- _PROBLEM_:
Could you copy every entry exactly, dropping the pictures?

*** Opening DATA FOR REVIEW ***

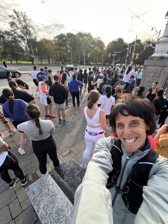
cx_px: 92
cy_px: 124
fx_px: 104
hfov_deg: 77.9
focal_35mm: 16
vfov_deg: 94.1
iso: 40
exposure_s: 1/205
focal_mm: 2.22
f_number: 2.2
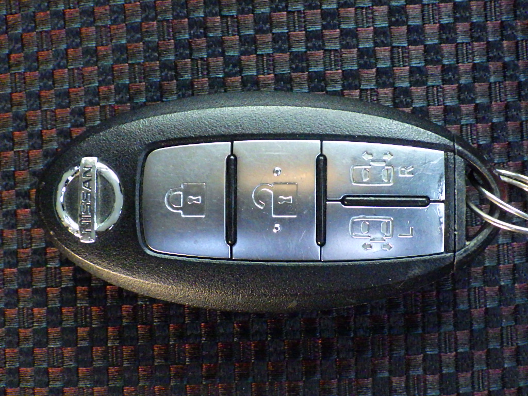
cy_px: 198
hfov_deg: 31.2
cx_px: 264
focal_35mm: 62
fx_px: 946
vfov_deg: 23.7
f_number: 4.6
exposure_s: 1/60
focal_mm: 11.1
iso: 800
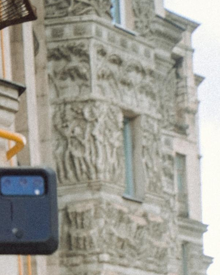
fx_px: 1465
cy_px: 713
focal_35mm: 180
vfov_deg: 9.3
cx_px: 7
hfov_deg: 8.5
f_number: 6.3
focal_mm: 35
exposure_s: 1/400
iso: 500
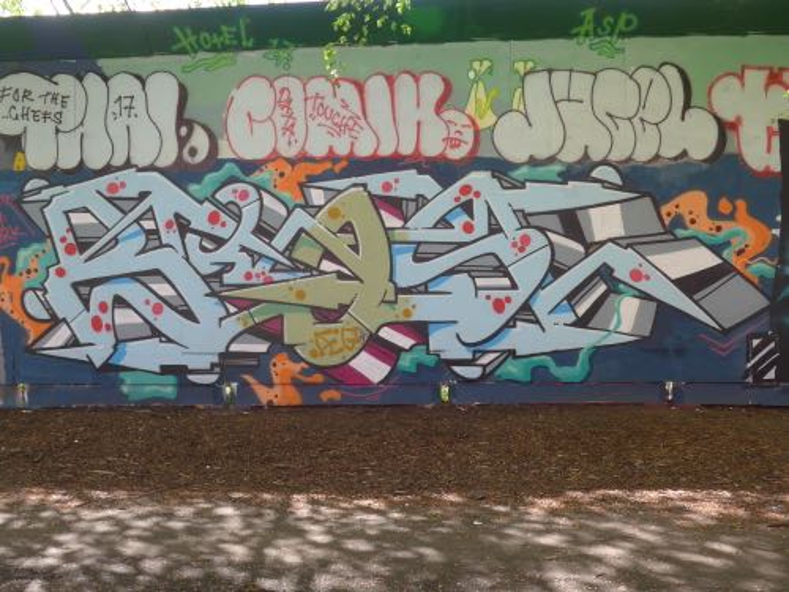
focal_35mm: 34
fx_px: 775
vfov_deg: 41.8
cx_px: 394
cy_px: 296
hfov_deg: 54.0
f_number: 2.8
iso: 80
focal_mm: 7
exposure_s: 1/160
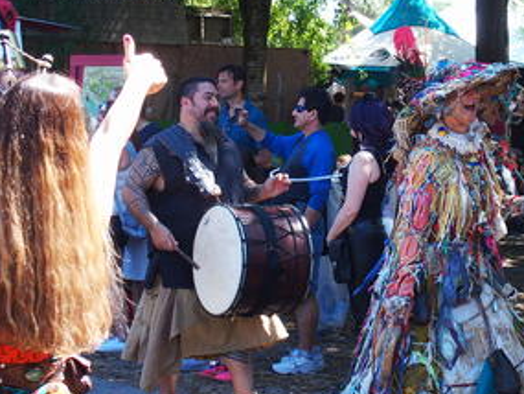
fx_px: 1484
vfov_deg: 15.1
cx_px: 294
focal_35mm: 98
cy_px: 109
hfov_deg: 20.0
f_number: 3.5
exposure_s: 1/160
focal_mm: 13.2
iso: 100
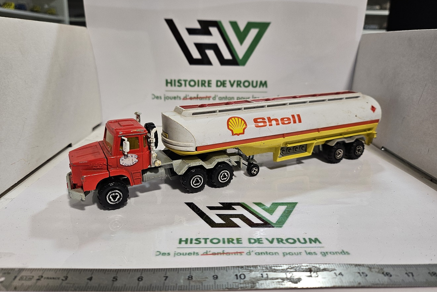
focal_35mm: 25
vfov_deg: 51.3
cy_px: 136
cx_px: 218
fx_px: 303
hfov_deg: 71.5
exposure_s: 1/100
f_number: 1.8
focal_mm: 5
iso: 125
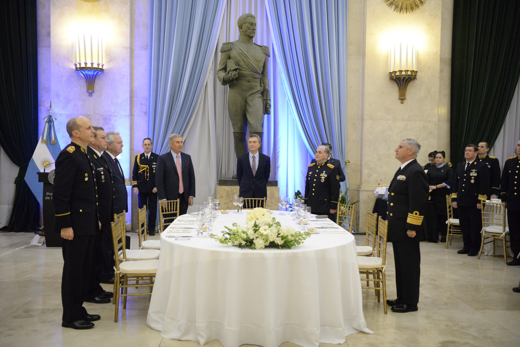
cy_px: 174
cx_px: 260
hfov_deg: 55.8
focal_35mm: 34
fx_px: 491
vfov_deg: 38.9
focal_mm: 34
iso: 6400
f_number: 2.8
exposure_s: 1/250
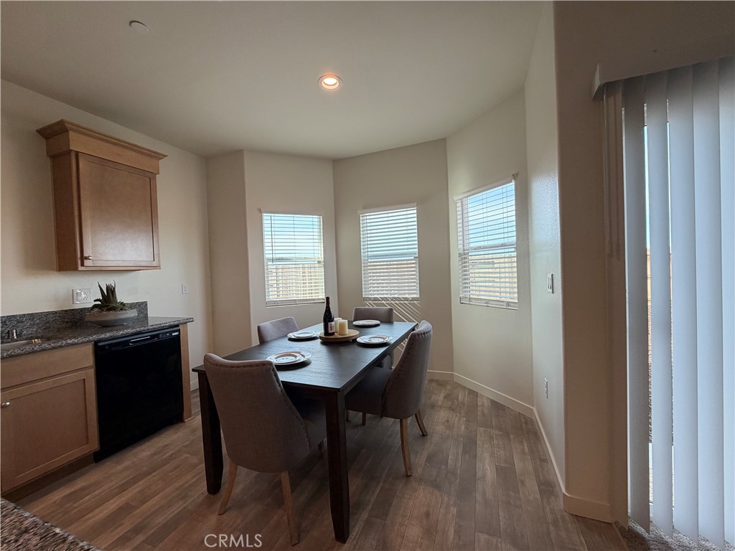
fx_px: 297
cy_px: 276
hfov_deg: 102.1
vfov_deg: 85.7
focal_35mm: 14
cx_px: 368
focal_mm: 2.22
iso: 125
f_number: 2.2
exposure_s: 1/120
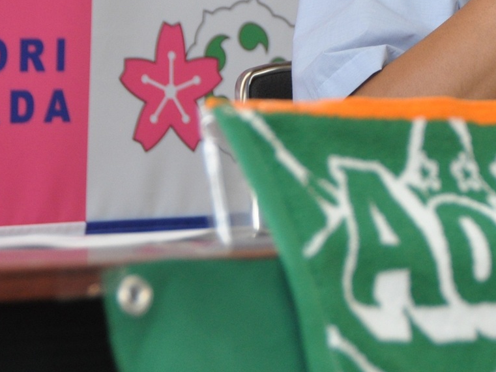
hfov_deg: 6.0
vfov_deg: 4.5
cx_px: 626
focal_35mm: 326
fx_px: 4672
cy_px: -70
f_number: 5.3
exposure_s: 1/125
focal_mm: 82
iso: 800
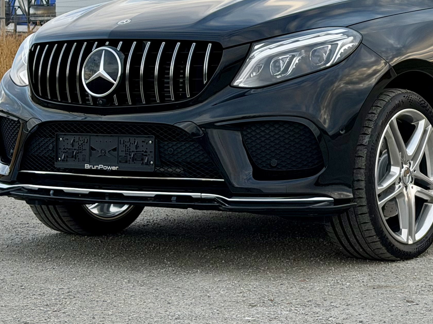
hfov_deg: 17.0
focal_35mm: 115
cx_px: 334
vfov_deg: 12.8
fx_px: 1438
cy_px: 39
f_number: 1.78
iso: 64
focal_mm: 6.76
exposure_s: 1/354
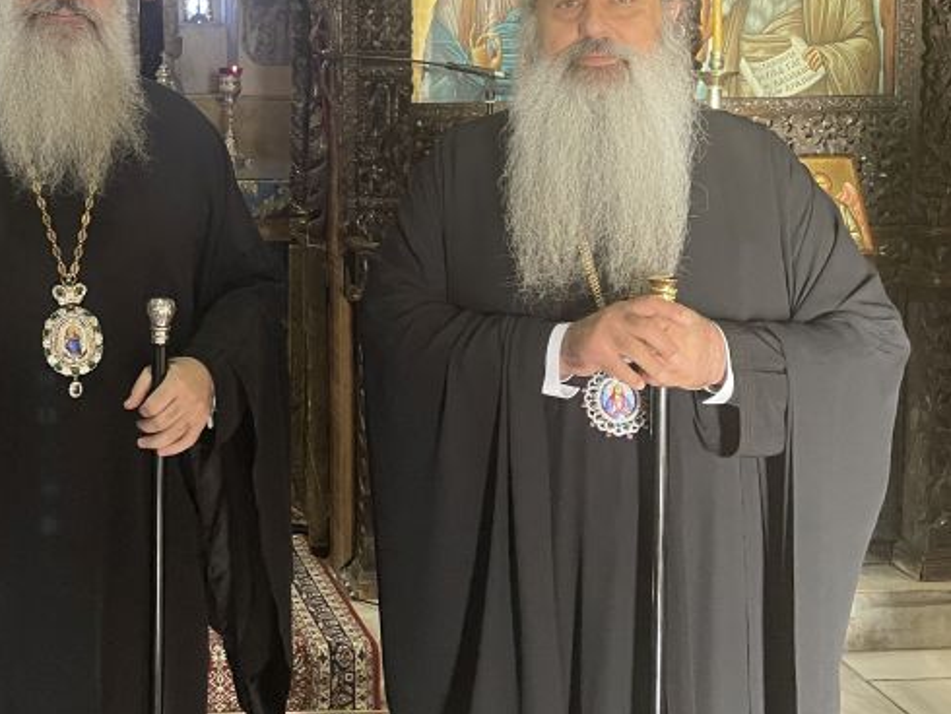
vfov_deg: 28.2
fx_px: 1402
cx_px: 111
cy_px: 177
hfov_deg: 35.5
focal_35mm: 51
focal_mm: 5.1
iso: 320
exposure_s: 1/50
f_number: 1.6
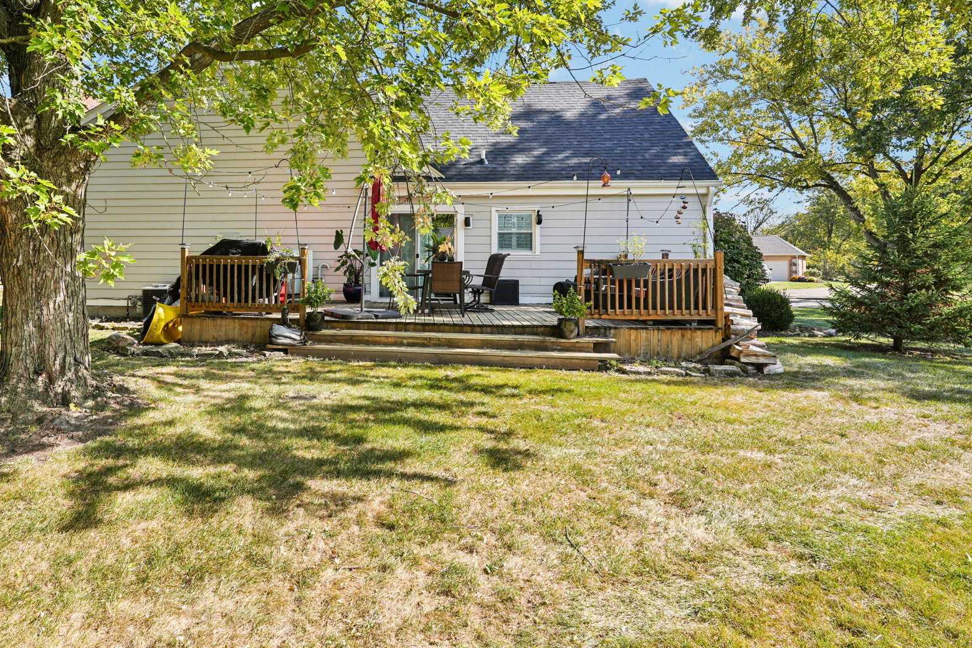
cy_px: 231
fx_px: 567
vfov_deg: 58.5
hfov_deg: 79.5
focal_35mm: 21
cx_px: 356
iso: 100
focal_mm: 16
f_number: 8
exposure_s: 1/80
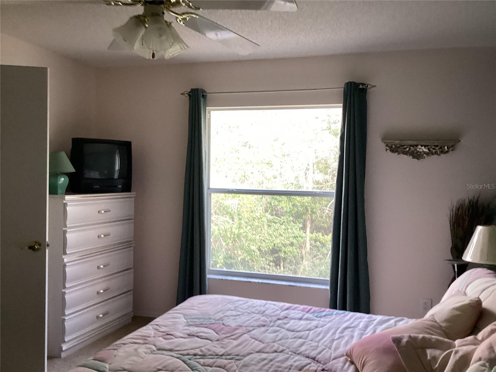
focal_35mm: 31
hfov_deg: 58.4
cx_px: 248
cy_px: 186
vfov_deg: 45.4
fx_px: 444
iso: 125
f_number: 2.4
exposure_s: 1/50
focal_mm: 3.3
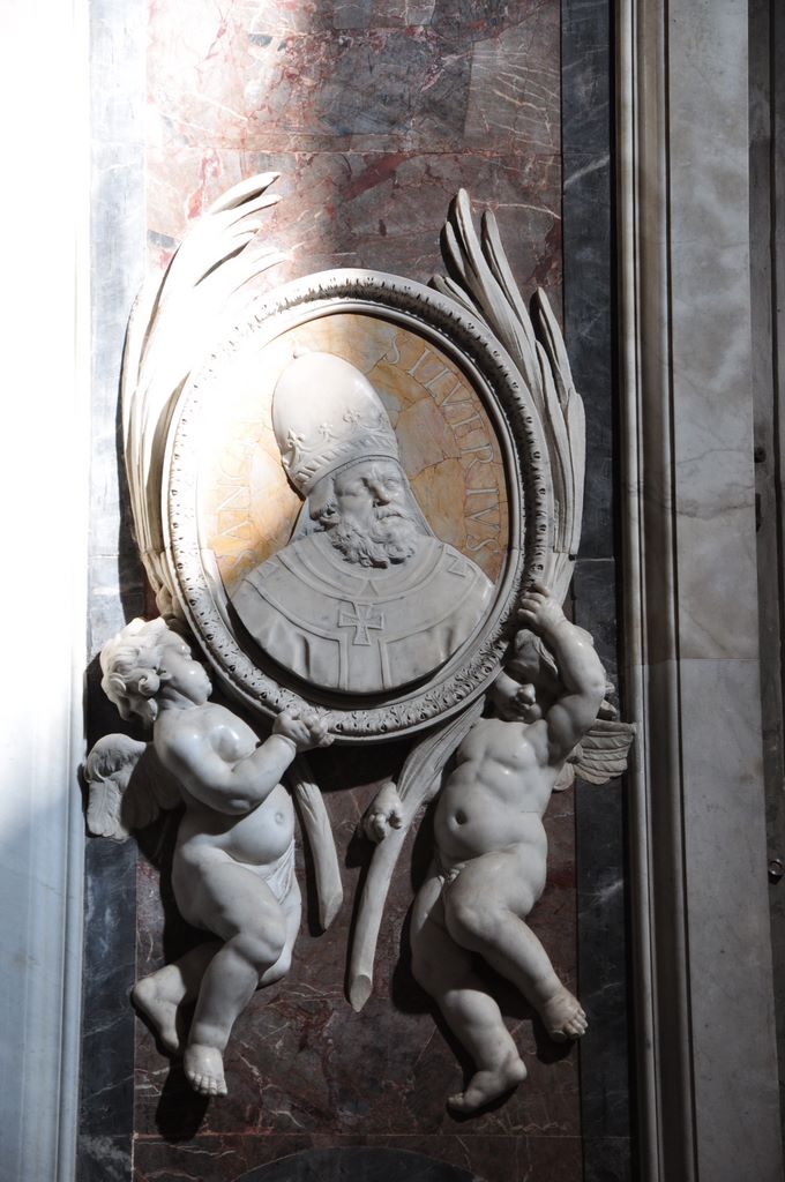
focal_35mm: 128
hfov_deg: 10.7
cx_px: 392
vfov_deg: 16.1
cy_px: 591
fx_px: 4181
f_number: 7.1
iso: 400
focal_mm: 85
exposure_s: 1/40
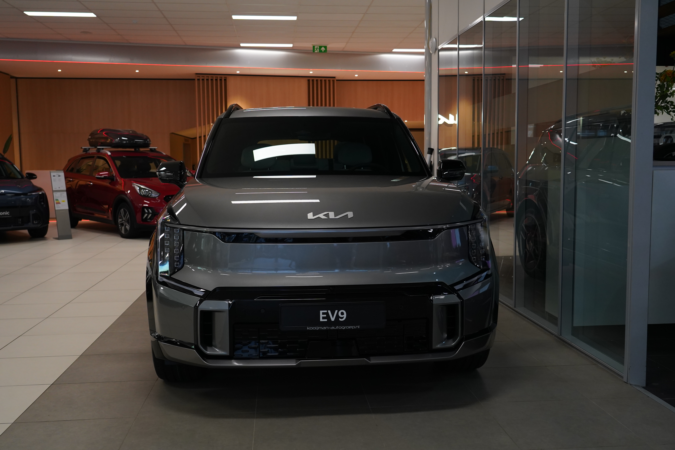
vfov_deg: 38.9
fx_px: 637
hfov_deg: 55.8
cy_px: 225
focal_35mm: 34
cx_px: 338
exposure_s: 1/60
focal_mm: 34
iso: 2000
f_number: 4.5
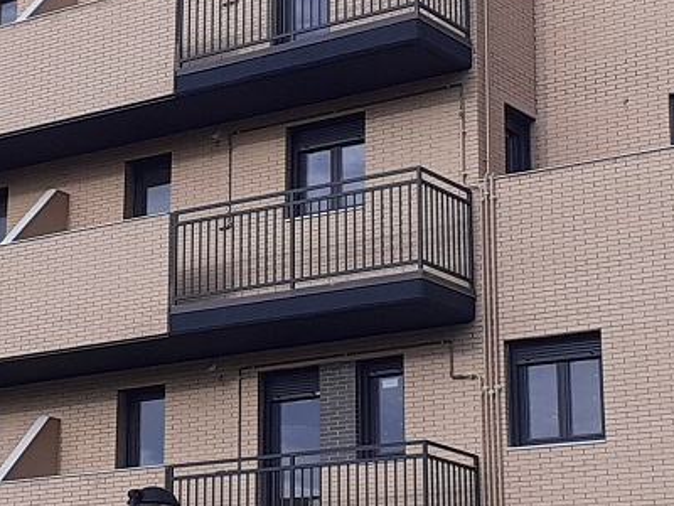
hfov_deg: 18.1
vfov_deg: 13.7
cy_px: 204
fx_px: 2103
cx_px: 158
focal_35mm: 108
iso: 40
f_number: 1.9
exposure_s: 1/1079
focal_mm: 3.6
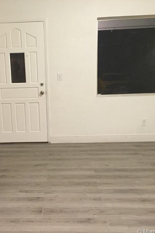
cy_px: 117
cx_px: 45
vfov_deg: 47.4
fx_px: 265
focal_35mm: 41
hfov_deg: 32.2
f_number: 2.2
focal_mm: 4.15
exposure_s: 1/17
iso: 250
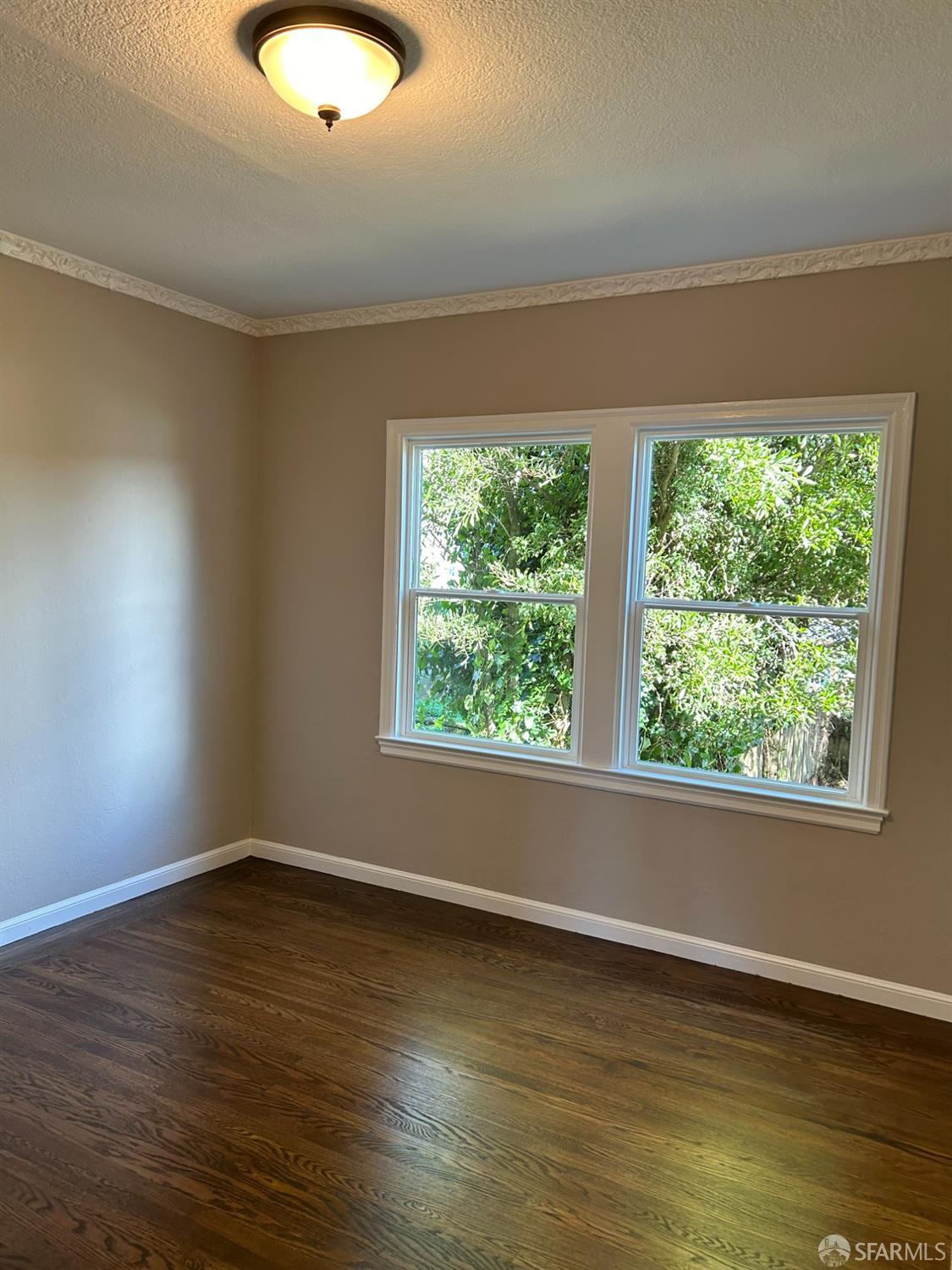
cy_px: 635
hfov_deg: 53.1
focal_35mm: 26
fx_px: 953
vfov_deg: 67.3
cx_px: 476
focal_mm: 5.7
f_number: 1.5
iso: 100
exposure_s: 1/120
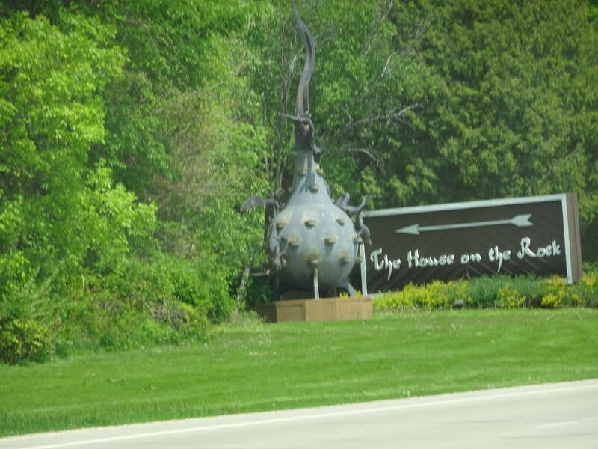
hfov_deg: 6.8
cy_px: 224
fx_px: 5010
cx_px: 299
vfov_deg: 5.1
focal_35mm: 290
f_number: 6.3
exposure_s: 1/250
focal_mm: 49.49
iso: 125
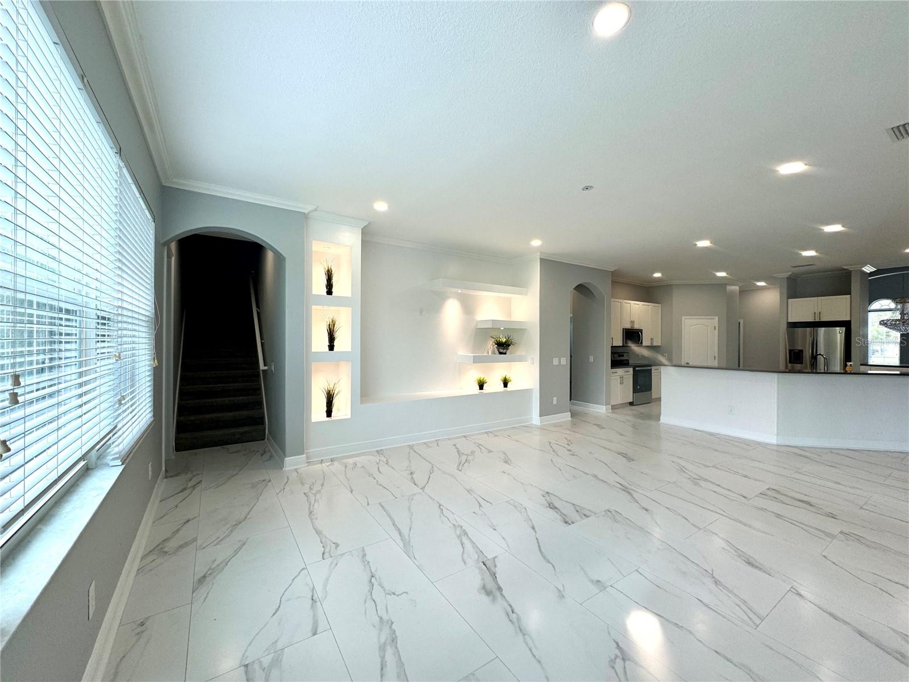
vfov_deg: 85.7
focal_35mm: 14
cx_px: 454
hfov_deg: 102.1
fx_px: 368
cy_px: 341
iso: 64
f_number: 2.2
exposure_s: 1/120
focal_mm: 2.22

*** Closing DATA FOR REVIEW ***

- _RESPONSE AREA_:
cx_px: 92
cy_px: 124
fx_px: 104
hfov_deg: 77.9
focal_35mm: 16
vfov_deg: 94.1
iso: 40
exposure_s: 1/205
focal_mm: 2.22
f_number: 2.2
cy_px: 198
hfov_deg: 31.2
cx_px: 264
focal_35mm: 62
fx_px: 946
vfov_deg: 23.7
f_number: 4.6
exposure_s: 1/60
focal_mm: 11.1
iso: 800
fx_px: 1465
cy_px: 713
focal_35mm: 180
vfov_deg: 9.3
cx_px: 7
hfov_deg: 8.5
f_number: 6.3
focal_mm: 35
exposure_s: 1/400
iso: 500
focal_35mm: 34
fx_px: 775
vfov_deg: 41.8
cx_px: 394
cy_px: 296
hfov_deg: 54.0
f_number: 2.8
iso: 80
focal_mm: 7
exposure_s: 1/160
fx_px: 1484
vfov_deg: 15.1
cx_px: 294
focal_35mm: 98
cy_px: 109
hfov_deg: 20.0
f_number: 3.5
exposure_s: 1/160
focal_mm: 13.2
iso: 100
focal_35mm: 25
vfov_deg: 51.3
cy_px: 136
cx_px: 218
fx_px: 303
hfov_deg: 71.5
exposure_s: 1/100
f_number: 1.8
focal_mm: 5
iso: 125
cy_px: 174
cx_px: 260
hfov_deg: 55.8
focal_35mm: 34
fx_px: 491
vfov_deg: 38.9
focal_mm: 34
iso: 6400
f_number: 2.8
exposure_s: 1/250
fx_px: 297
cy_px: 276
hfov_deg: 102.1
vfov_deg: 85.7
focal_35mm: 14
cx_px: 368
focal_mm: 2.22
iso: 125
f_number: 2.2
exposure_s: 1/120
hfov_deg: 6.0
vfov_deg: 4.5
cx_px: 626
focal_35mm: 326
fx_px: 4672
cy_px: -70
f_number: 5.3
exposure_s: 1/125
focal_mm: 82
iso: 800
hfov_deg: 17.0
focal_35mm: 115
cx_px: 334
vfov_deg: 12.8
fx_px: 1438
cy_px: 39
f_number: 1.78
iso: 64
focal_mm: 6.76
exposure_s: 1/354
vfov_deg: 28.2
fx_px: 1402
cx_px: 111
cy_px: 177
hfov_deg: 35.5
focal_35mm: 51
focal_mm: 5.1
iso: 320
exposure_s: 1/50
f_number: 1.6
cy_px: 231
fx_px: 567
vfov_deg: 58.5
hfov_deg: 79.5
focal_35mm: 21
cx_px: 356
iso: 100
focal_mm: 16
f_number: 8
exposure_s: 1/80
focal_35mm: 31
hfov_deg: 58.4
cx_px: 248
cy_px: 186
vfov_deg: 45.4
fx_px: 444
iso: 125
f_number: 2.4
exposure_s: 1/50
focal_mm: 3.3
focal_35mm: 128
hfov_deg: 10.7
cx_px: 392
vfov_deg: 16.1
cy_px: 591
fx_px: 4181
f_number: 7.1
iso: 400
focal_mm: 85
exposure_s: 1/40
vfov_deg: 38.9
fx_px: 637
hfov_deg: 55.8
cy_px: 225
focal_35mm: 34
cx_px: 338
exposure_s: 1/60
focal_mm: 34
iso: 2000
f_number: 4.5
hfov_deg: 18.1
vfov_deg: 13.7
cy_px: 204
fx_px: 2103
cx_px: 158
focal_35mm: 108
iso: 40
f_number: 1.9
exposure_s: 1/1079
focal_mm: 3.6
cy_px: 117
cx_px: 45
vfov_deg: 47.4
fx_px: 265
focal_35mm: 41
hfov_deg: 32.2
f_number: 2.2
focal_mm: 4.15
exposure_s: 1/17
iso: 250
cy_px: 635
hfov_deg: 53.1
focal_35mm: 26
fx_px: 953
vfov_deg: 67.3
cx_px: 476
focal_mm: 5.7
f_number: 1.5
iso: 100
exposure_s: 1/120
hfov_deg: 6.8
cy_px: 224
fx_px: 5010
cx_px: 299
vfov_deg: 5.1
focal_35mm: 290
f_number: 6.3
exposure_s: 1/250
focal_mm: 49.49
iso: 125
vfov_deg: 85.7
focal_35mm: 14
cx_px: 454
hfov_deg: 102.1
fx_px: 368
cy_px: 341
iso: 64
f_number: 2.2
exposure_s: 1/120
focal_mm: 2.22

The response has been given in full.